Mandel Ngan/Reuters
Mandel Ngan/Reuters

Os principais pontos do discurso de Obama

Com popularidade retomada, presidente dos Estados Unidos faz primeiro discurso sobre o Estado da União em 2015; veja assuntos 

Cláudia Trevisan, de Washington/Correspondete, O Estado de S. Paulo

21 de janeiro de 2015 | 05h32

Redistribuição de renda - O presidente Barack Obama propôs ao Congresso o aumento de impostos sobre ganhos de capital dos mais ricos, o fim de isenções sobre a transferência por herança de investimentos e a criação de uma taxa a ser paga pelas maiores instituições financeiras do país.

Se aprovadas, as medidas devem gerar US$ 320 bilhões em um período de dez anos. Os recursos seriam usados para ampliar benefícios para a classe média e os trabalhadores, como a oferta de creches com preço acessível e o pagamento de até sete dias de licença ao ano por doenças.

"Hoje, nós somos a única economia avançada da Terra que não garante licença remunerada por doença ou licença maternidade remunerada para nossos trabalhadores. Quarenta e três milhões de trabalhadores não têm licença por motivos de doença", disse Obama.

"Vamos fechar as lacunas que levaram à desigualdade por permitir que o 1% do topo evite pagar impostos sobre sua riqueza acumulada. Nós podemos usar esse dinheiro para ajudar famílias a pagarem por creches e mandarem seus filhos à faculdade." 

Faculdades comunitárias de graça - Com duração de dois anos, esse tipo de escola são vistas como uma transição do segundo grau para a universidade ou como uma forma de obtenção de formação superior. A proposta de Obama é garantir o acesso gratuito de 9 milhões de estudantes a esses cursos, o que custaria US$ 60 bilhões dez anos.

"No fim desta década, duas em cada três vagas de emprego vão demandar algum grau de educação superior. Dois em três. E nós ainda vivemos em um país no qual muitos americanos brilhantes e esforçados não conseguem pagar a educação que eles precisam." 

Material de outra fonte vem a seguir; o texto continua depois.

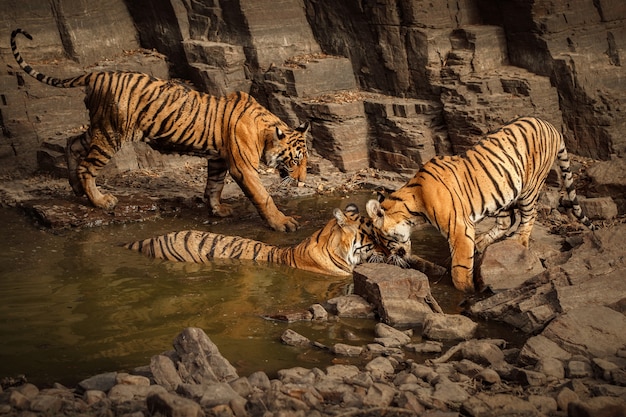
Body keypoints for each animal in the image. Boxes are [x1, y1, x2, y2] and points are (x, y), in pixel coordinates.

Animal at [11, 28, 308, 232]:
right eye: (295, 161)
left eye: (306, 161)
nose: (303, 181)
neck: (266, 130)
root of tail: (97, 74)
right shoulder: (243, 167)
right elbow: (263, 196)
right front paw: (283, 223)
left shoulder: (218, 158)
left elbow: (214, 186)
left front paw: (217, 210)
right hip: (111, 133)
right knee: (87, 166)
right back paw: (101, 201)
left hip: (100, 127)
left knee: (72, 143)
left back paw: (75, 189)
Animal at [366, 116, 596, 292]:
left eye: (383, 240)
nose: (388, 259)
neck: (414, 208)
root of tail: (552, 126)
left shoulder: (459, 228)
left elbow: (459, 267)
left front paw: (467, 291)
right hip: (503, 194)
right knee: (506, 221)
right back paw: (481, 242)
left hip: (530, 186)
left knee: (529, 216)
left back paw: (518, 240)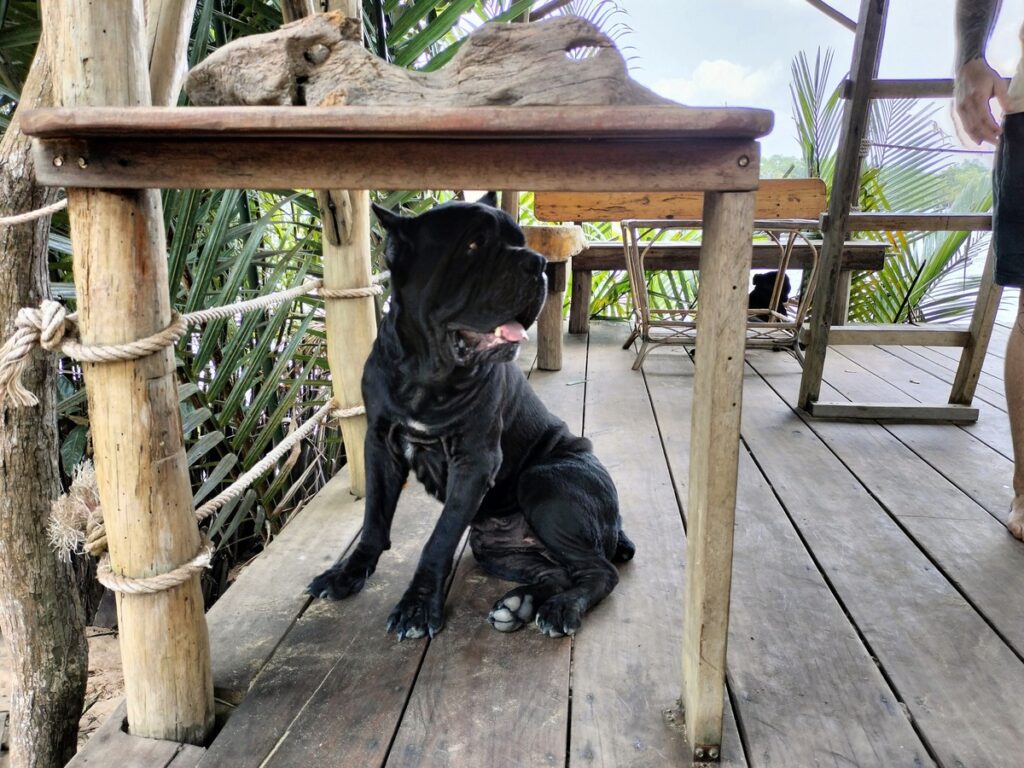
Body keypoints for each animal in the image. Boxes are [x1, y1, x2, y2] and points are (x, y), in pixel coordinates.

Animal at [307, 195, 630, 638]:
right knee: (560, 572)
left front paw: (416, 606)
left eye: (520, 241)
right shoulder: (380, 444)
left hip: (545, 483)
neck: (426, 373)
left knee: (599, 571)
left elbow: (439, 540)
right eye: (473, 246)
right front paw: (346, 574)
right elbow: (374, 518)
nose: (537, 263)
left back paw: (560, 609)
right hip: (497, 546)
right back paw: (519, 603)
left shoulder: (474, 461)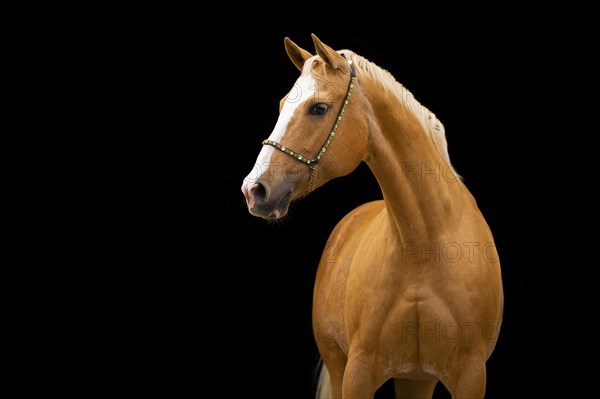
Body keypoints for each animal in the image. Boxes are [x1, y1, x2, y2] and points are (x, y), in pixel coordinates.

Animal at [241, 35, 504, 399]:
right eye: (281, 107)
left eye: (318, 108)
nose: (254, 189)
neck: (424, 247)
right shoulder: (358, 372)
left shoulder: (471, 376)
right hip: (339, 365)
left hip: (416, 379)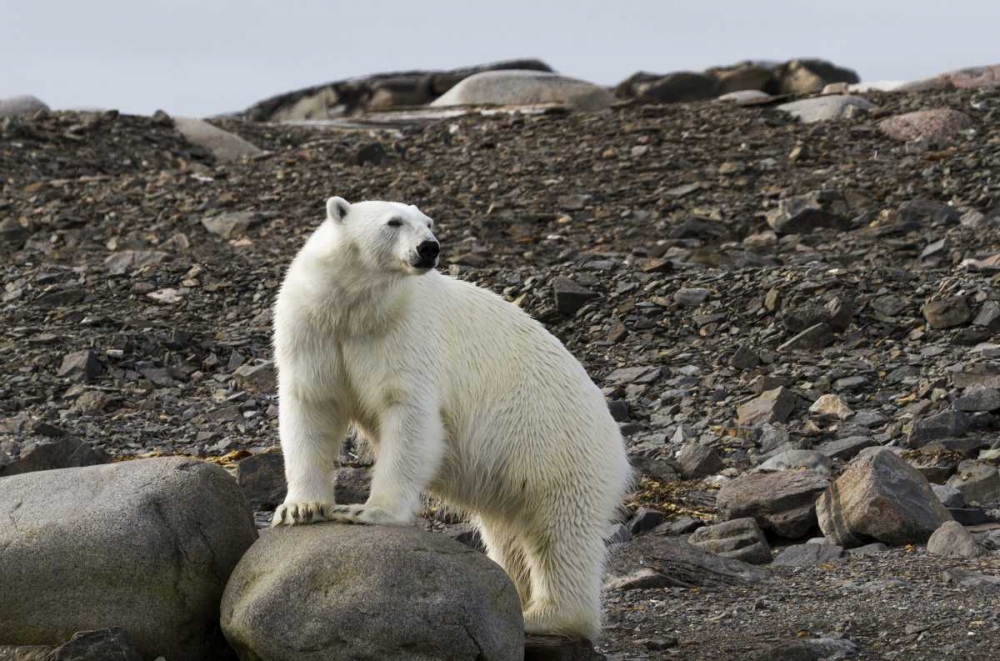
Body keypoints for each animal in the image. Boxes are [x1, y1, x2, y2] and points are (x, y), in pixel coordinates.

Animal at [271, 196, 632, 640]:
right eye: (394, 222)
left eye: (428, 222)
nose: (430, 247)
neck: (356, 307)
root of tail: (617, 442)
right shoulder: (313, 326)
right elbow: (311, 405)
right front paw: (300, 509)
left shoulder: (405, 334)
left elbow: (409, 415)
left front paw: (365, 512)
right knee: (510, 534)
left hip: (561, 449)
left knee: (561, 531)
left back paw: (545, 616)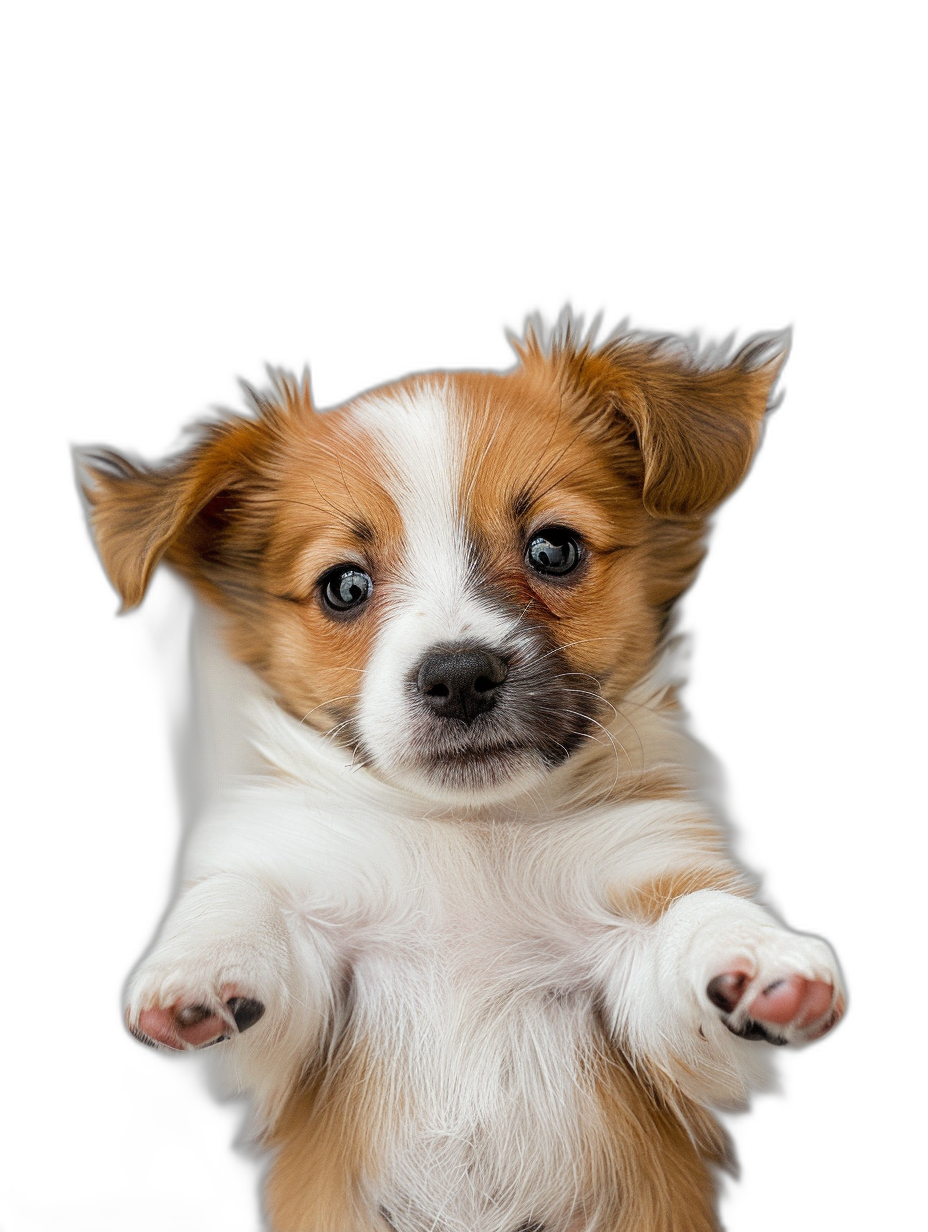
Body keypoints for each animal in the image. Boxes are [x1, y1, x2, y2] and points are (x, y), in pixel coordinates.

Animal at [77, 317, 847, 1232]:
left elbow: (694, 918)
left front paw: (763, 955)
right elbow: (244, 896)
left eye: (554, 548)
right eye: (344, 586)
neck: (469, 832)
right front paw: (194, 964)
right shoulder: (316, 1001)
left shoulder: (643, 997)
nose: (458, 676)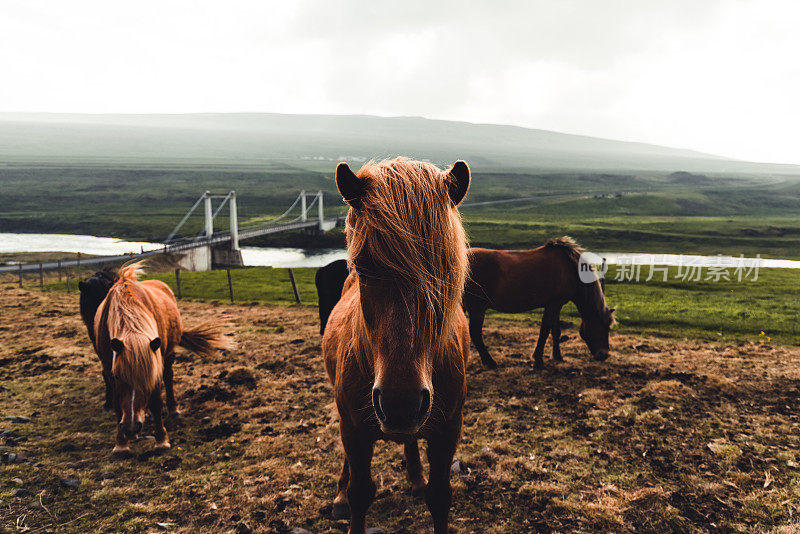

Investimento em infraestrutura - Obama propôs a aprovação de um plano bipartidário de infraestrutura que estabeleça o financiamento necessário para a modernização de portos, estradas, ferrovias, pontes e internet. 

"Negócios do século 21 precisam de infraestrutura do século 21", afirmou. 

Cuba - Depois de decidir reatar as relações diplomáticas com Cuba em dezembro, Obama pediu ontem ao Congresso que revogue o embargo econômico sobre a ilha, em vigor desde 1960. "Nós estamos terminando uma política cuja data de validade expirou há muito tempo", disse o presidente.

"Como Sua Santidade, o Papa Francisco, falou, a diplomacia é o trabalho de 'pequenos passos'. Esses pequenos passos se somam em uma nova esperança para o futuro de Cuba." 

Combate ao terrorismo - O balanço entre diplomacia e ação militar está no centro da doutrina Obama de combate ao terrorismo. O presidente defendeu coalizões e reconheceu que a ação militar unilateral nem sempre é o melhor caminho para combater os inimigos. Mas disse que não hesitará em trilhá-lo quando os interesses americanos e de seus aliados estiverem diretamente ameaçados.

"Nós permanecemos unidos a pessoas ao redor do mundo que foram atingidas por terroristas -de uma escola no Paquistão às ruas de Paris. Nós continuaremos a perseguir terroristas e a desmantelar suas redes e nós nos reservamos o direito de agir unilateralmente, como fizemos de maneira incansável desde que assumi o caro, para combater terroristas que representam uma ameaça direta a nós e nossos aliados" 

Acordos de livre comércio - Em um tema no qual tem mais apoio entre republicanos do que democratas, Obama defendeu a aprovação de medida que dará a ele autorização para negociar acordos de livre comércio sem o risco de eles serem modificados pelo Congresso. 

"Noventa e cinco por cento dos clientes do mundo vivem fora de nossas fronteiras e nós não podemos nos fechar para essas oportunidades. Mais da metade de executivos de indústrias disseram que estão considerando ativamente trazer de volta empregos da China. Vamos dar a eles mais uma razão para fazer isso." 

Ataques cibernéticos - Sob o impacto da invasão por hackers da rede da Sony Pictures e de contas do Comando do Pentágono no Twitter e no YouTube, o presidente pediu ao Congresso que aprove leis de combate a ataques cibernéticos.

"Nenhuma nação estrangeira, nenhum hacker, deve ser capaz de derrubar nossas redes, roubar nossos segredos comerciais ou invadir a privacidade de famílias americanas."